• Goal of the exercise
Look for the line containing "<sup>4</sup> More information" in the listing below; from there, output every line exactly, the last one included.
-- Records provided follows --
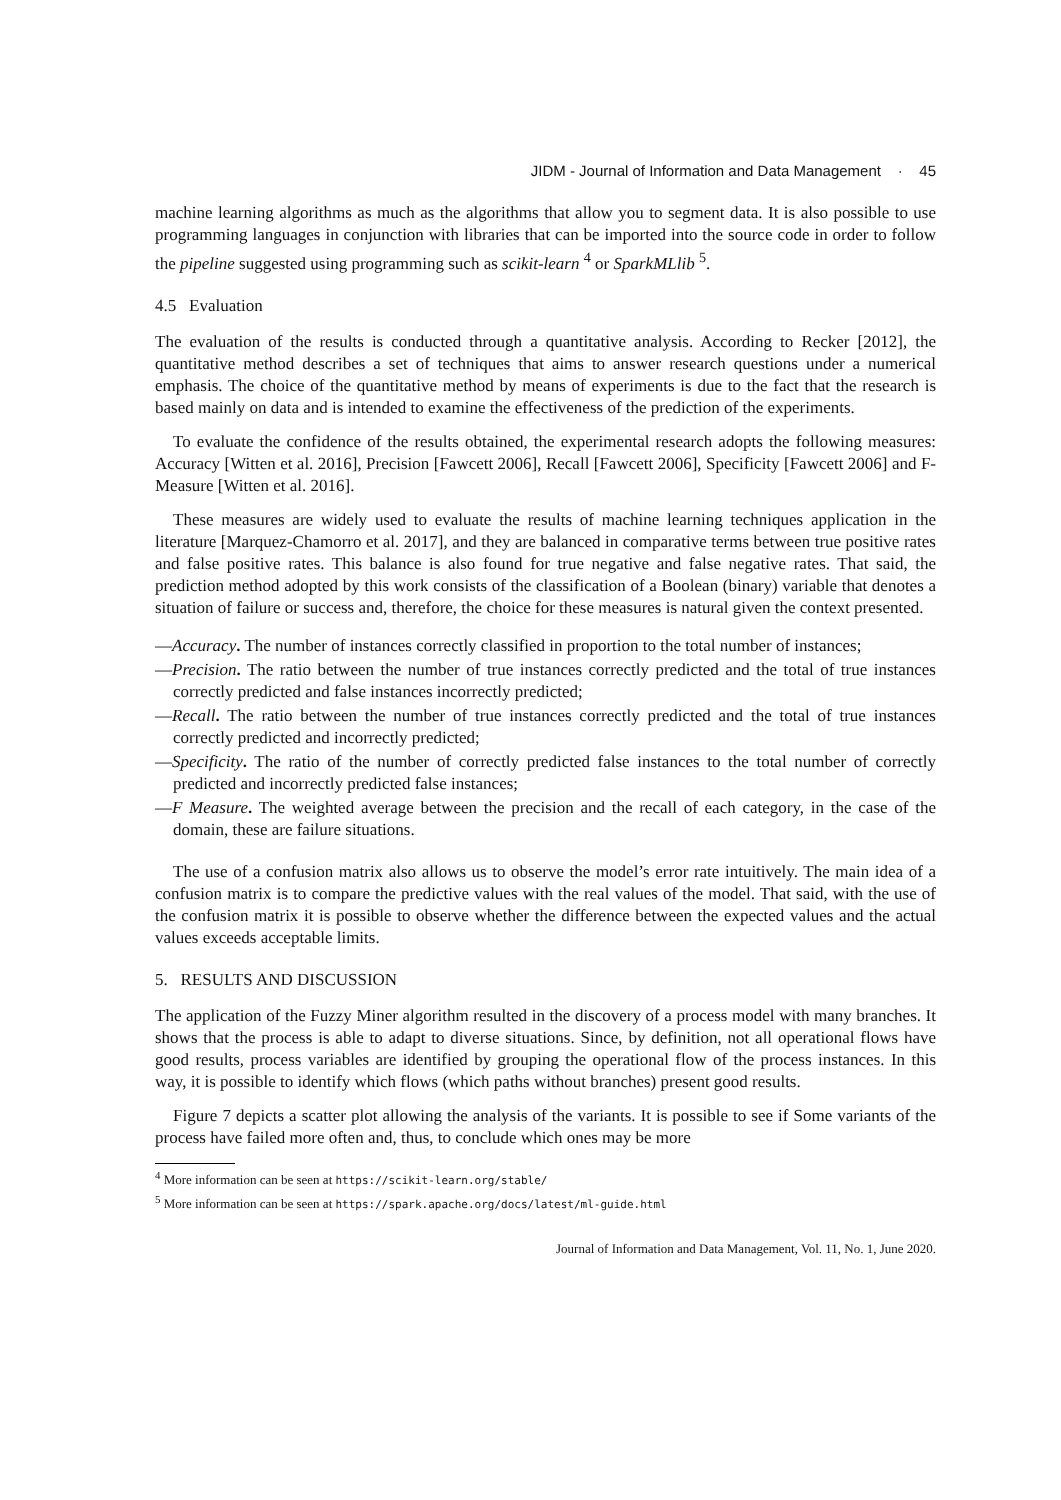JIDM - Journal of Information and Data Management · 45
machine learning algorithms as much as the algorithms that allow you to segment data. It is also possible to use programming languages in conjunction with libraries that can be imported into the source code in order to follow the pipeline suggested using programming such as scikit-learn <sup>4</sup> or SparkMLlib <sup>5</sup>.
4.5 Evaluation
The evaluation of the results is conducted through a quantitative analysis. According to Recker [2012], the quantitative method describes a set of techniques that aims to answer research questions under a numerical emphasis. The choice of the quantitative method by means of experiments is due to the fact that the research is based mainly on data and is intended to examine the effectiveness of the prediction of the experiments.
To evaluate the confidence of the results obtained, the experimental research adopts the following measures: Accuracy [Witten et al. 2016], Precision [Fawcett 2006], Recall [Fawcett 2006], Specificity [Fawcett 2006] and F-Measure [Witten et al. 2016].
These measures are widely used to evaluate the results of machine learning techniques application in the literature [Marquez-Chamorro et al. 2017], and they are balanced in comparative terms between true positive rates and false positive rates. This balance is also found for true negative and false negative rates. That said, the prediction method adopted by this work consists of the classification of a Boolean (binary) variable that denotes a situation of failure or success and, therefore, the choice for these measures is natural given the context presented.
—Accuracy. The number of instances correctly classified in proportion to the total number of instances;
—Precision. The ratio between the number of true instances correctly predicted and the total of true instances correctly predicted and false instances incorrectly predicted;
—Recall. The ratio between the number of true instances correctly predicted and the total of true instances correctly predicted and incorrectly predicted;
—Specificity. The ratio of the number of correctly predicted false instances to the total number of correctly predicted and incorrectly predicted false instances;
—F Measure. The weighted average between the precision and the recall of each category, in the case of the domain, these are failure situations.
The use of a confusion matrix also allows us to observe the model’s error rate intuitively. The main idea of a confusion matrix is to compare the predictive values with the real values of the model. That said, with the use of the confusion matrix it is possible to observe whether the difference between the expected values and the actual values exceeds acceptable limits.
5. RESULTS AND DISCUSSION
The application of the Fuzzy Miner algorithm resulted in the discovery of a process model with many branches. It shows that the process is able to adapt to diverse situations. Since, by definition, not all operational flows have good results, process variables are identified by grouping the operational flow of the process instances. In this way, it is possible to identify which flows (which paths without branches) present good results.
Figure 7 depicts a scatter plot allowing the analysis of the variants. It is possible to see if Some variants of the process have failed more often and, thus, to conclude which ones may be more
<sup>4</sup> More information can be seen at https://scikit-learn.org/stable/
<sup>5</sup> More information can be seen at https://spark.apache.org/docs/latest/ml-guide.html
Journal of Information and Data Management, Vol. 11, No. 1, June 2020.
-- Records provided concluded --
• Exercise response
<sup>4</sup> More information can be seen at https://scikit-learn.org/stable/
<sup>5</sup> More information can be seen at https://spark.apache.org/docs/latest/ml-guide.html
Journal of Information and Data Management, Vol. 11, No. 1, June 2020.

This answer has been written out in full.